Olimpiyatların en çok konuşulan sporcusu Yusuf Dikeç'in annesiyle birlikte göründüğü fotoğrafın altına yapılan çirkin yorumlar beni hem çok üzdü hem de kaygılandırdı. 28 Şubat zihniyetinin tıpkı FETÖ gibi her çatlak bulduğunda yer altından fışkırması, bu millete gönül veren vatanseverlerin bundan sonra da işinin kolay olmadığını gösteriyordu.
Bir sosyal medya medya kullanıcısı fotoğrafın altına, "Maalesef rezil olduk dünyaya. Keşke annenizi paylaşmasaydınız" yorumunu yaparak başörtüsünden duyduğu rahatsızlığı dile getirirken, birçok kullanıcı da "Sil şunu", "Avrupa'ya küçük düştük" gibi nefret söylemlerine girişti.
Yıl 2024... Hâlâ kadınların başındaki örtüden kaos yaratmaya çalışanlar var...
İkisine de ayıp ettiler
Geçen haftanın en çok konuşulan olaylarıydı. Reha Muhtar'ın eski eşi Deniz Uğur'un, Nilüfer ile kızı için ortaya attığı çocuk kaçırma iddiası ve Manisa'da hamile sevgilisini öldüresiye döven adamı koltuğunda müdahale etmeden seyreden Erkan Çiftçi...
Hem Nilüfer hem de Erkan Çiftçi sosyal medyada parça pinçik edildi. Ardından Nilüfer açıklama yapıp, kaçırıldığı iddia edilen 16 yaşındaki Poyraz da sosyal medya paylaşımı yapınca gerçek ortaya çıktı. Poyraz, "Kimse beni kaçırmadı. Ben babamın evinde çok mutlu ve huzurluyum" deyince Deniz Uğur ile birlikte, Nilüfer ve kızı Nazlı'yı haksız yere linç edenlerin payına büyük bir utanç düştü.
Manisa'daki olayda saldırgana müdahale etmediği için sosyal medyada yerden yere vurulan Erkan Çiftçi'nin ise yüzde 60 engelli olduğu, omurgası ve omuriliğinin son derece hassas bir durumda bulunduğu, ters bir harekette ömür boyu kötürüm kalabileceği ortaya çıktı.

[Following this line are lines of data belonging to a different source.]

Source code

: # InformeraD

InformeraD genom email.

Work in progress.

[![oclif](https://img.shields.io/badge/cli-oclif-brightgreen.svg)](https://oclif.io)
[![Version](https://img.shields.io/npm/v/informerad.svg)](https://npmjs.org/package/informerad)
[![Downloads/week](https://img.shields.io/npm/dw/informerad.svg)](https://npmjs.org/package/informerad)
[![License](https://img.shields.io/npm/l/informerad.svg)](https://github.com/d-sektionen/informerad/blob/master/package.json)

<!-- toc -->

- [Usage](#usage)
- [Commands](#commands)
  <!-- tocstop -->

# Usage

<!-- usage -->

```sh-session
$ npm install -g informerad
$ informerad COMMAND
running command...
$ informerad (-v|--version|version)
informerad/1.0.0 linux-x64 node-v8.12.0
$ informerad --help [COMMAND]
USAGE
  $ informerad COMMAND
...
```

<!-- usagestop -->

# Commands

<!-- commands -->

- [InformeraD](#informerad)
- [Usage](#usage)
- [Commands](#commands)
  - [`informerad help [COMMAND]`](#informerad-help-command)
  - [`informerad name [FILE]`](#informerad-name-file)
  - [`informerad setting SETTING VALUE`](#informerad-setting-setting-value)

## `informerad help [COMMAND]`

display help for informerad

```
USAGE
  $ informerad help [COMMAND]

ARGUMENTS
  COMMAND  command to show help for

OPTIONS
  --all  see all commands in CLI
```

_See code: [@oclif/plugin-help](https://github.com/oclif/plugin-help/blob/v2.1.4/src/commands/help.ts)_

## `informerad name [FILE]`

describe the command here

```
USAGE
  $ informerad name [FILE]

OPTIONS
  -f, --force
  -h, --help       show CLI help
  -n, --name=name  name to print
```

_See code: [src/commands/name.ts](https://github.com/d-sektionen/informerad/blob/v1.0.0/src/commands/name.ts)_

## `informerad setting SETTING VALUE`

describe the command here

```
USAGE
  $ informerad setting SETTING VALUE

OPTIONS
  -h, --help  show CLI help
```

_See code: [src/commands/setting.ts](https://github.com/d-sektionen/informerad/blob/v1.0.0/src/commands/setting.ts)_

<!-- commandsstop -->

Peki her sabah "Bugün kimi gömeyim?" diye klavye başına geçen, yüreklerinde her daim darağaçlarını kurulu halde tutan bu "sosyal medya teröristleri" yaptıklarından pişman olup utanmışlar mıdır? Hiç sanmam...
Geçmiş olsun Nilüfer, Allah başka keder vermesin Erkan Çiftçi...

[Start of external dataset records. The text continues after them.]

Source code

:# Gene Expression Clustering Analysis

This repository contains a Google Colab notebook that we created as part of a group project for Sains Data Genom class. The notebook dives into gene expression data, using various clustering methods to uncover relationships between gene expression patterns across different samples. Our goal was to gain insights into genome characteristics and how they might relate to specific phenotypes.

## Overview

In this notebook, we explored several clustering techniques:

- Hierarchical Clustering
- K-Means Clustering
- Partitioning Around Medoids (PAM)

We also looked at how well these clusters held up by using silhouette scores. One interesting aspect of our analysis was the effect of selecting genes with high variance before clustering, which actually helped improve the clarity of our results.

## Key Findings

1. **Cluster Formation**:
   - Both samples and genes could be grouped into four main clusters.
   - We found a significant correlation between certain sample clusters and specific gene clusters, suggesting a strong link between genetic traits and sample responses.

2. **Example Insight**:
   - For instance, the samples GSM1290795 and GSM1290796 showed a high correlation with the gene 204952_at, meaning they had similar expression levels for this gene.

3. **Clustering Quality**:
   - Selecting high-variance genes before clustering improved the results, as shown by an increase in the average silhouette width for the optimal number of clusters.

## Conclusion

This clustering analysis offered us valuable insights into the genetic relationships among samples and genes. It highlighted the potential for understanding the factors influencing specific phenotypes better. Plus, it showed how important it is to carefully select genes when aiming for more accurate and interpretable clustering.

Bu arada sevgili Reha Muhtar, kendisi komadayken olup bitenleri öğrendiğinde "Beni niye uyandırdınız?" diye doktorlara kızar mı acaba?

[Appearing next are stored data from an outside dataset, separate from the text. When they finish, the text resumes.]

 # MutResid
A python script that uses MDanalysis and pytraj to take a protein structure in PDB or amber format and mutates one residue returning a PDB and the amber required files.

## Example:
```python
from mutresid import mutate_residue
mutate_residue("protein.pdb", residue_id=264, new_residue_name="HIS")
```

Gel de şu yapay zekadan korkma
Vallahi ben fena halde tırstım. ABD seçimlerinde yarışacak Donald Trump ile rakibi Kamala Harris'in yapay zeka ile oluşturulan "Sevgili olma ve çocuk yapma" görüntülerini ve politikacıların sanal market soyma videolarını görünce korkmak şöyle dursun, dehşete kapıldım.
Hepimiz zaten dolandırılmaktan sürekli korktuğumuz için hayatımızı timsahlı nehirden su içmeye çalışan ceylan tedirginliğinde yaşıyoruz. Şimdi buna bir de yapay zeka marifetiyle videolu komplolar eklendi.
Bu paranoya bizi nereye sürükler bilmiyorum ama dünyanın yapay zeka komploları yüzünden açık bir tımarhaneye dönüşeceğini söylemek kehanet olmaz.
Gaf kürsüsü
Atv'nin bilgi yarışması Kim Milyoner Olmak İster'de yarışmacıya özetle "4 kere 8 kaç eder?" diye soruldu. Tüm öğrenimini Fransa'da görmüş yarışmacı, seyirci jokeri kullandı.
Zap'tiye
Kimi hastaneye, kimi düğüne, kimi mezara... İşte üç şeritli hayat yolu...
Ne demiş?
Bir zam da şu insanlara gelse, kendilerini bu kadar ucuza satmasalar..." (Yıldız Tilbe'den bir özlü söz)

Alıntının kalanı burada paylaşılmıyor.